Атлант поверженный — страница 79 из 92

Но дом рушился, а столы только путались под ногами.

Через десяток метров труба снабжения готовилась с радостью принять людей в свои бескрайние недра. Боясь оглянуться назад, чувствуя, как пол становится мягким, словно желе, и ускользает, проваливается в небытие, все пятеро друг за другом сразу же прыгали в спасительную дыру в стене, как только добегали до конца стертого с лица земли этажа. Позади уже громоздились завалы верхних пролетов здания. Без паузы, задержки и тем более без подготовки беглецы ныряли к спасению. Страх оказаться под завалами падающего вокруг них здания оказался сильнее страха полета по неизведанной ими трубе.

Внутри она выглядела как аттракцион в аквапарке. Множество таких щупалец тянулось на километры над городом, опускаясь под небольшим углом, чтобы любой брошенный в них сверху предмет мог доскользить в самые отдаленные районы столицы.

Даже Анжелика в этот раз не остановилась и не вспомнила о своей клаустрофобии. Вслед за остальными она скрылась в трубе, оттолкнувшись от уже падающей плиты пола. Этот прыжок стоил ей вывихнутой лодыжки и множества синяков от ударов о стенки пищепровода. Вдобавок вылетевший у кого-то зуб впился ей в колено и причинял дикую боль, пока она, не в силах что-либо сделать, летела внутри длинной, темной, неизвестно куда ведущей трубы.

Никто не заметил, в какой именно момент ревущий грохот кончины главного небоскреба сменился громом падения второго здания. Жуткий скрежещущий гул стал заметен, только когда начал сходить на нет. Спадая, он дал понять, сколь оглушающим был. Грохот остался позади и продолжал отдаляться. С огромной скоростью пятеро беглецов разгонялись внутри тесной трубы, уткнувшись друг в друга. Пара коротких мгновений, и они уже оказались так далеко от рухнувших зданий, что перестали что-либо слышать. В ушах стоял только свист воздуха и эхо собственного трения о гладкие стенки конструкции. Их одежда соприкасалась с пластиком, издавая противный звук, но все было лучше, чем слышать, как на тебя летит миллион тонн бетона.

Верхняя часть трубы обломилась вслед за падающей стеной оставшегося позади небоскреба, но основная часть уцелела – почти на всем своем протяжении труба держалась на столбах. На крыше каждого здания торчала железная вышка и упиралась в длинные, идущие через весь город щупальца. Дальше от центра города дома становились ниже, будто построенные по иерархии, но и труба также опускалась вслед за ними, чтобы в конце прильнуть к самым низким трущобам. Находясь в ее темном чреве, никто из пятерки людей не понимал, когда этот вынужденный полет закончится. Гравитация увеличивала скорость падения с каждым метром.

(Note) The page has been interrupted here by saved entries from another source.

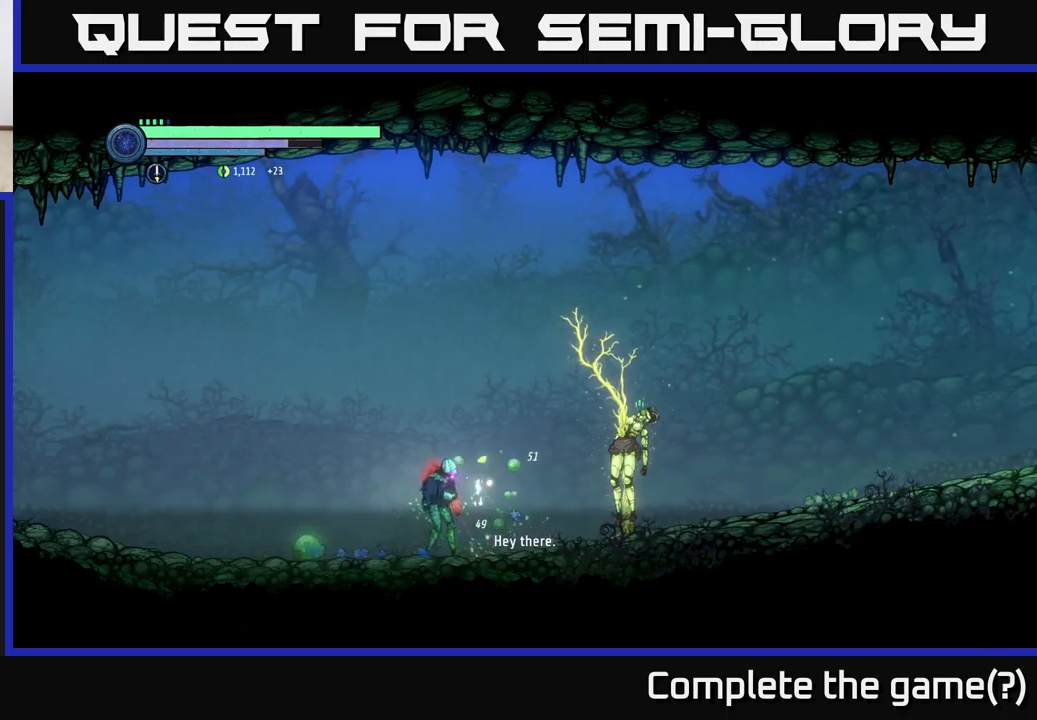
{"buttons": ["L2"], "left_stick": "left", "right_stick": "center", "events": [[34, "X", "up"], [117, "X", "down"], [184, "X", "up"], [200, "left_stick", "left"], [217, "L2", "up"], [284, "L2", "down"], [384, "X", "down"], [500, "X", "up"]]}
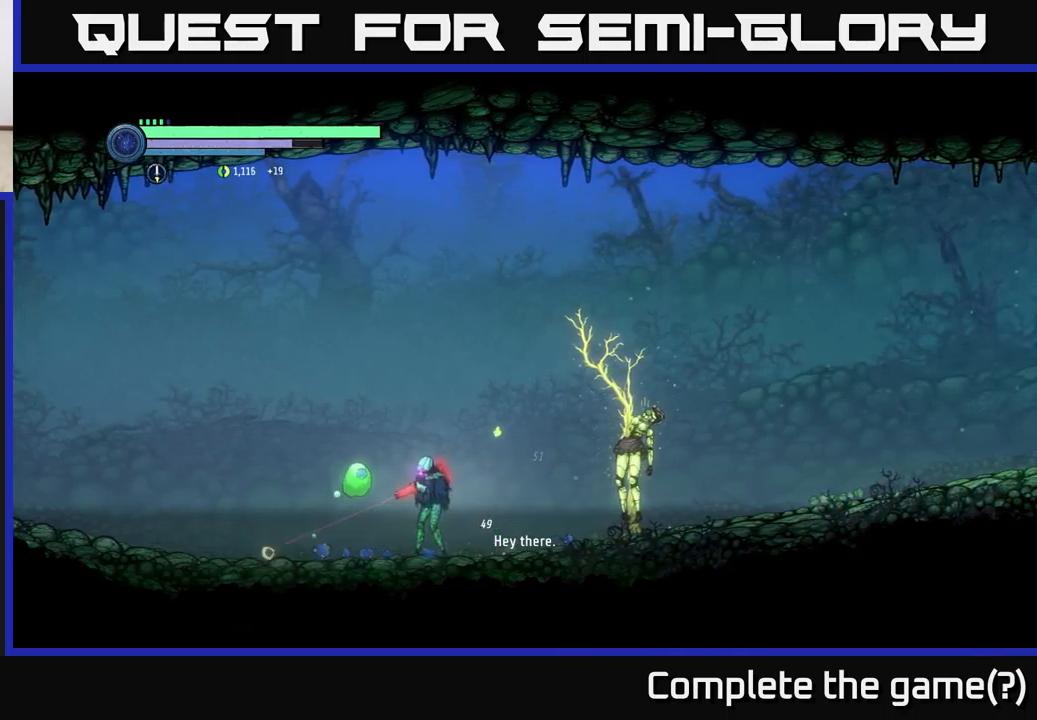
{"buttons": ["X", "L2"], "left_stick": "down-left", "right_stick": "center", "events": [[67, "left_stick", "up-left"], [150, "X", "down"], [167, "left_stick", "left"], [234, "X", "up"], [317, "X", "down"], [367, "left_stick", "down-left"], [400, "X", "up"], [500, "X", "down"]]}
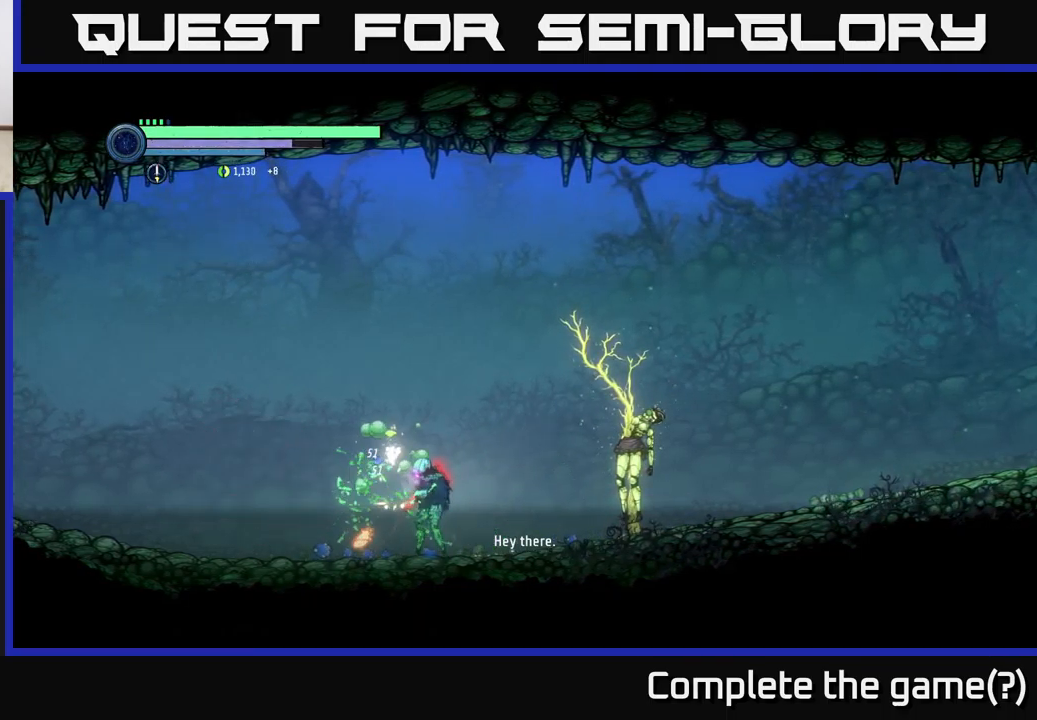
{"buttons": [], "left_stick": "left", "right_stick": "center", "events": [[100, "X", "up"], [250, "left_stick", "left"], [267, "L2", "up"]]}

Платон чувствовал чужие ноги над макушкой и чью-то голову под ногами. Не имея возможности расставить локти, он пытался закрывать руками лицо, чтобы не оставить его на стенках трубы. Одежда от трения стремительно нагревалась, и он пытался отпрянуть от стенок той частью тела, которой было жарче всего. Но когда она остывала, начинала гореть другая. А еще этот скрежет по пластику… Полет нельзя было назвать очень комфортным, но со своей задачей спасения жизни он справлялся на отлично. Эвакуация через трубу позволяла очень быстро сбежать от любых опасностей в центре города с его красивой, но уже разрушенной архитектурой, с его дорожными пробками из-за руин и баррикад, с его гражданской войной. Оставалось только не разбиться в конце и умудриться как-то затормозить.

Пытаться первым не свернуть себе шею пришлось Павлу. Он запутался в рясе и ничего не видел. В тестоне и на большой скорости он нервно дергал руками, пытаясь освободить голову от одежды, но все было безуспешно. В любом случае он не смог бы ничего разглядеть – стояла кромешная темнота, так что ничего страшного в случившейся с ним оказии не было. Когда части рясы естественным образом стерлись, и она освободила голову, бывший священник увидел свет в конце тоннеля. Тот самый образ скорой развязки, встречавшийся путникам уже добрую сотню раз. Находись они в более спокойной обстановке и благоприятном расположении духа, обязательно поняли бы всю иронию ситуации. Но были дела поважнее. К тому моменту они развили скорость гоночного болида, и только чудо могло спасти их от жесткого удара о землю, способного расплющить любого. Чудом этим оказалась обычная предусмотрительность архитекторов, озаботившихся сохранностью посылаемой по трубам еды. Ближе к концу конструкция постепенно выпрямлялась и шла параллельно с землей, ну или с тем, что находилось в месте, где кончалась труба, в пункте приема пищи одного из спальных, очень далеких от центра районов необъятного города.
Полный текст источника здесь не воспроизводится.